◆ **Work to be completed**
Restate the listing word for word. Stop at the line that holds "のなかで季節を楽しむお祭りでは、様々なイ", include it, and leave out all pictures.

◆ **Dataset records**
======
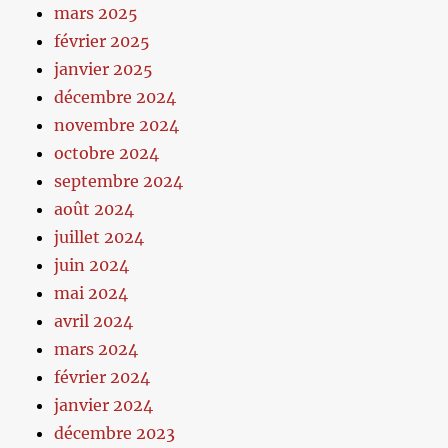
mars 2025
février 2025
janvier 2025
décembre 2024
novembre 2024
octobre 2024
septembre 2024
août 2024
juillet 2024
juin 2024
mai 2024
avril 2024
mars 2024
février 2024
janvier 2024
décembre 2023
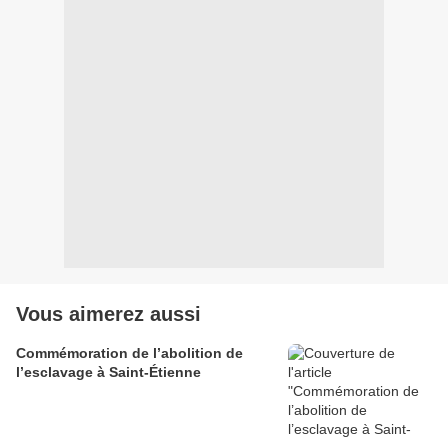
Vous aimerez aussi
Commémoration de l’abolition de
l’esclavage à Saint-Étienne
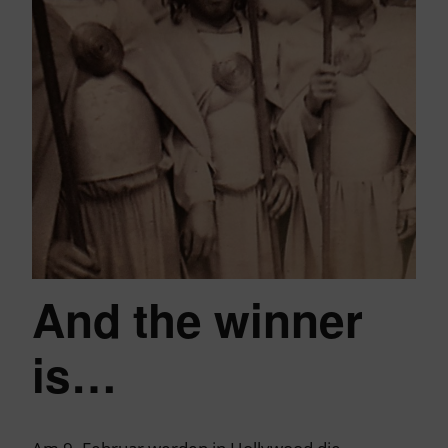
And the winner
is…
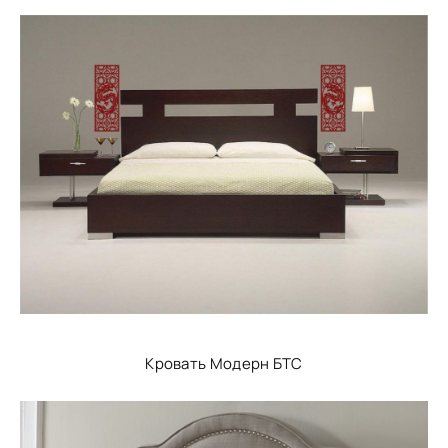
Кровать Модерн БТС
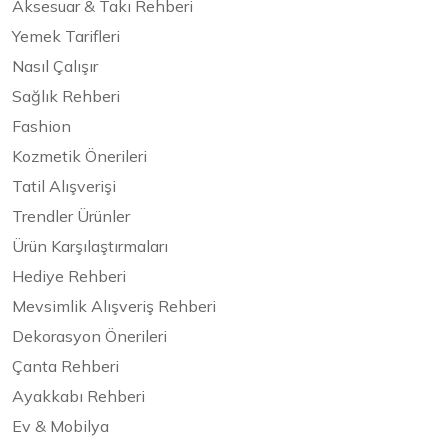
Aksesuar & Takı Rehberi
Yemek Tarifleri
Nasıl Çalışır
Sağlık Rehberi
Fashion
Kozmetik Önerileri
Tatil Alışverişi
Trendler Ürünler
Ürün Karşılaştırmaları
Hediye Rehberi
Mevsimlik Alışveriş Rehberi
Dekorasyon Önerileri
Çanta Rehberi
Ayakkabı Rehberi
Ev & Mobilya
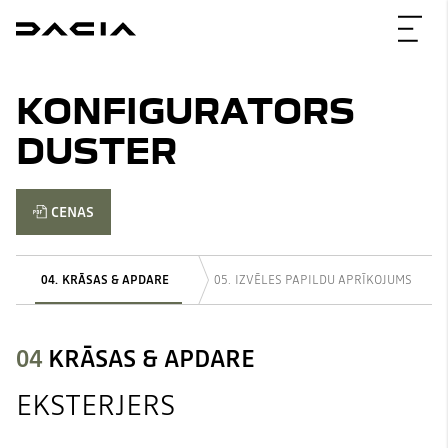
KONFIGURATORS
DUSTER
CENAS
KRĀSAS & APDARE
IZVĒLES PAPILDU APRĪKOJUMS
04
KRĀSAS & APDARE
EKSTERJERS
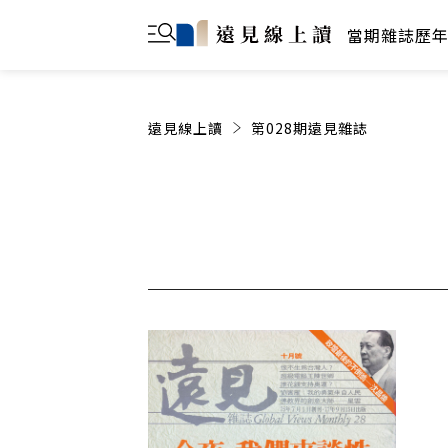
當期雜誌
歷
遠見線上讀
第028期遠見雜誌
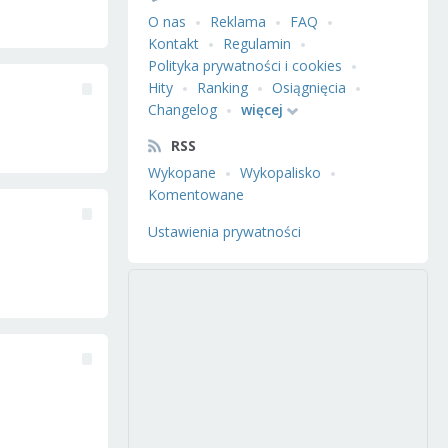
O nas
Reklama
FAQ
Kontakt
Regulamin
Polityka prywatności i cookies
Hity
Ranking
Osiągnięcia
Changelog
więcej
RSS
Wykopane
Wykopalisko
Komentowane
Ustawienia prywatności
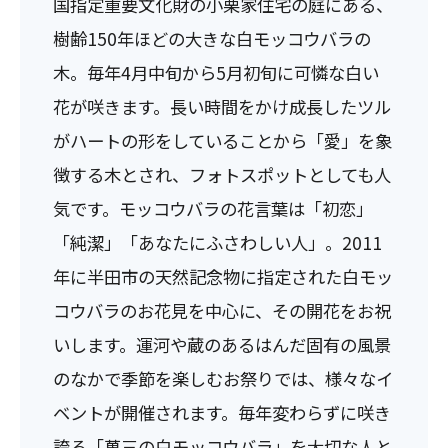
国指定重要文化財の小栗家住宅の庭にある、
樹齢150年ほどの大きな白モッコウバラの
木。毎年4月中旬から5月初旬に可憐な白い
花が咲きます。長い時間をかけ成長したツル
がハートの形をしていることから「愛」を象
徴する木とされ、フォトスポットとしても人
気です。モッコウバラの花言葉は「初恋」
「純潔」「あなたにふさわしい人」。2011
年に半田市の天然記念物に指定された白モッ
コウバラのお花見を中心に、その開花をお祝
いします。運河や蔵のあるはんだ固有の風景
のなかで季節を楽しむお祭りでは、様々なイ
ベントが開催されます。毎年変わらずに咲き
誇る「萬三の白モッコウバラ」を大切な人と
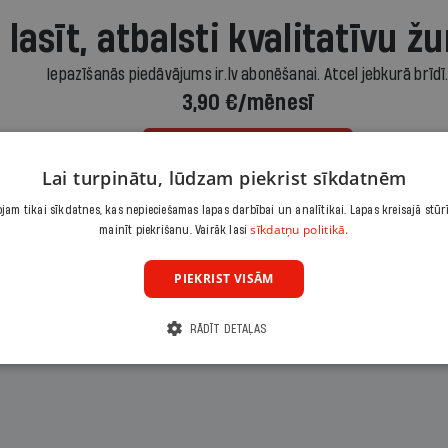
 lasīt, atbalsti kvalitatīvu žu
Iepazīšanās piedāvājums ir.lv abonēšanai. Atcel jebkurā brīdī
3,90 €/mēnesī
Abonēt
Lai turpinātu, lūdzam piekrist sīkdatnēm
am tikai sīkdatnes, kas nepieciešamas lapas darbībai un analītikai. Lapas kreisajā stūr
Citas abonēšanas iespējas meklē šeit
sīkdatņu politikā.
mainīt piekrišanu. Vairāk lasi
PIEKRIST VISĀM
RĀDĪT DETAĻAS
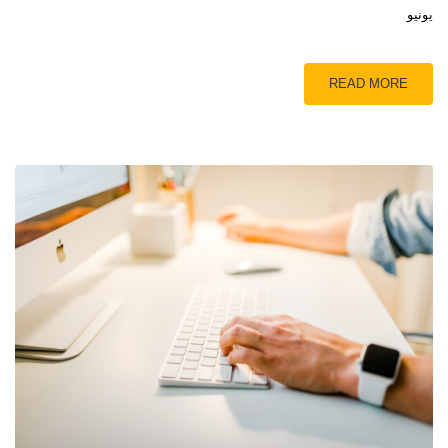
يونيو
READ MORE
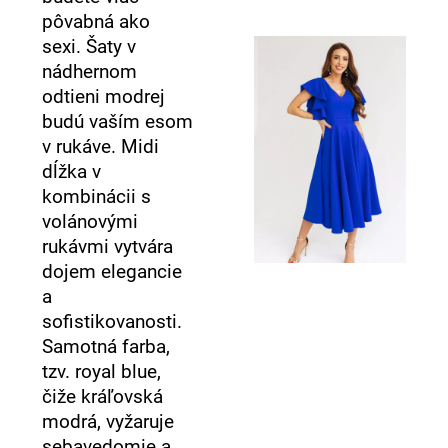
pôvabná ako
sexi. Šaty v
nádhernom
odtieni modrej
budú vaším esom
v rukáve. Midi
dĺžka v
kombinácii s
volánovými
rukávmi vytvára
dojem elegancie
a
sofistikovanosti.
Samotná farba,
tzv. royal blue,
čiže kráľovská
modrá, vyžaruje
sebavedomie a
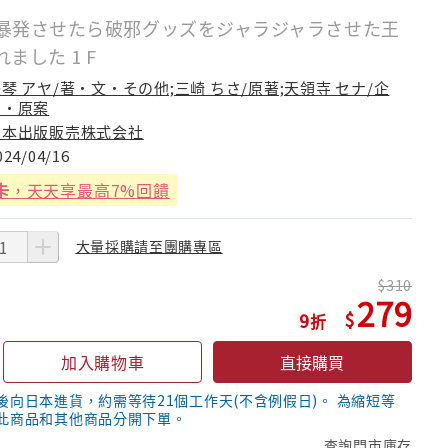
暴発させたら破邪グッズをジャラジャラさせた王
ました 1 F
琴 アヤ/著・文・その他;三崎 ちさ/原著;天領寺 セナ/企
画・原案
日本出版販売株式会社
024/04/16
卡
，天天享最高7%回饋
大量採購請至團購專區
310
279
9
加入購物車
直接購買
後向日本進貨，約需等待21個工作天(不含例假日)。 為縮短等
此商品和其他商品分開下單。
查詢門市庫存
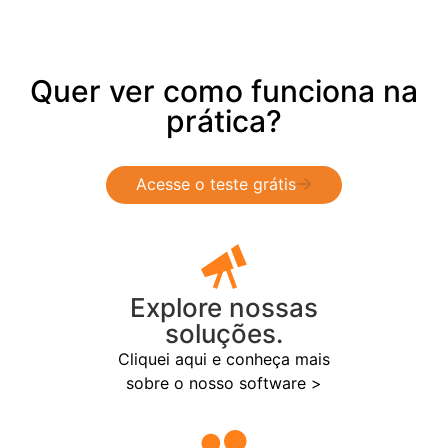
Quer ver como funciona na
prática?
Acesse o teste grátis
Explore nossas
soluções.
Cliquei aqui e conheça mais
sobre o nosso software >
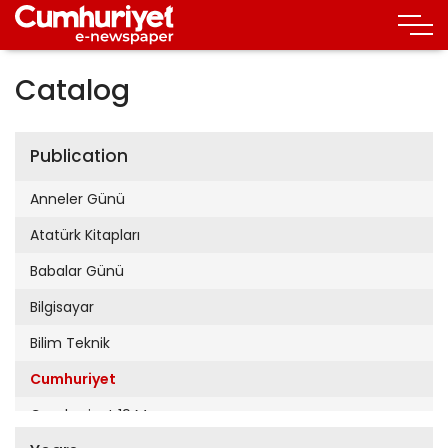
Catalog
Publication
Anneler Günü
Atatürk Kitapları
Babalar Günü
Bilgisayar
Bilim Teknik
Cumhuriyet
Cumhuriyet 19 Mayıs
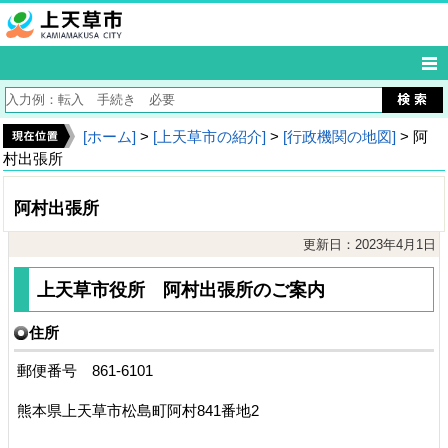
[ホーム]
>
[上天草市の紹介]
>
[行政機関の地図]
> 阿
村出張所
阿村出張所
更新日：2023年4月1日
上天草市役所 阿村出張所のご案内
住所
郵便番号 861-6101
熊本県上天草市松島町阿村841番地2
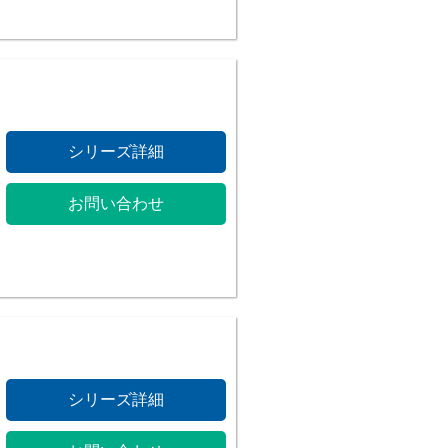
シリーズ詳細
お問い合わせ
シリーズ詳細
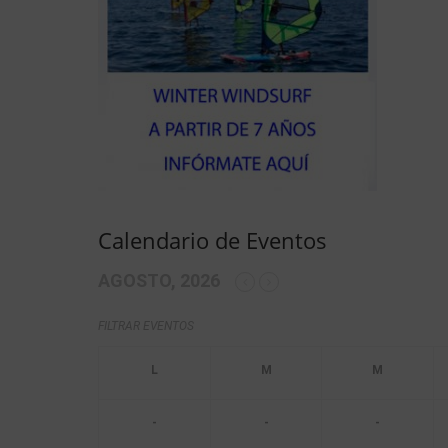
Calendario de Eventos
AGOSTO, 2026
FILTRAR EVENTOS
-
-
-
======
◆ **Result below**
mars 2025
février 2025
janvier 2025
décembre 2024
novembre 2024
octobre 2024
septembre 2024
août 2024
juillet 2024
juin 2024
mai 2024
avril 2024
mars 2024
février 2024
janvier 2024
décembre 2023
Vous aimerez aussi
Commémoration de l’abolition de
l’esclavage à Saint-Étienne
And the winner
is…
Кровать Модерн БТС
Aksesuar & Takı Rehberi
Yemek Tarifleri
Nasıl Çalışır
Sağlık Rehberi
Fashion
Kozmetik Önerileri
Tatil Alışverişi
Trendler Ürünler
Ürün Karşılaştırmaları
Hediye Rehberi
Mevsimlik Alışveriş Rehberi
Dekorasyon Önerileri
Çanta Rehberi
Ayakkabı Rehberi
Ev & Mobilya
KONFIGURATORS
DUSTER
CENAS
KRĀSAS & APDARE
IZVĒLES PAPILDU APRĪKOJUMS
04
KRĀSAS & APDARE
EKSTERJERS
當期雜誌
歷
遠見線上讀
第028期遠見雜誌
O nas
Reklama
FAQ
Kontakt
Regulamin
Polityka prywatności i cookies
Hity
Ranking
Osiągnięcia
Changelog
więcej
RSS
Wykopane
Wykopalisko
Komentowane
Ustawienia prywatności
国指定重要文化財の小栗家住宅の庭にある、
樹齢150年ほどの大きな白モッコウバラの
木。毎年4月中旬から5月初旬に可憐な白い
花が咲きます。長い時間をかけ成長したツル
がハートの形をしていることから「愛」を象
徴する木とされ、フォトスポットとしても人
気です。モッコウバラの花言葉は「初恋」
「純潔」「あなたにふさわしい人」。2011
年に半田市の天然記念物に指定された白モッ
コウバラのお花見を中心に、その開花をお祝
いします。運河や蔵のあるはんだ固有の風景
のなかで季節を楽しむお祭りでは、様々なイ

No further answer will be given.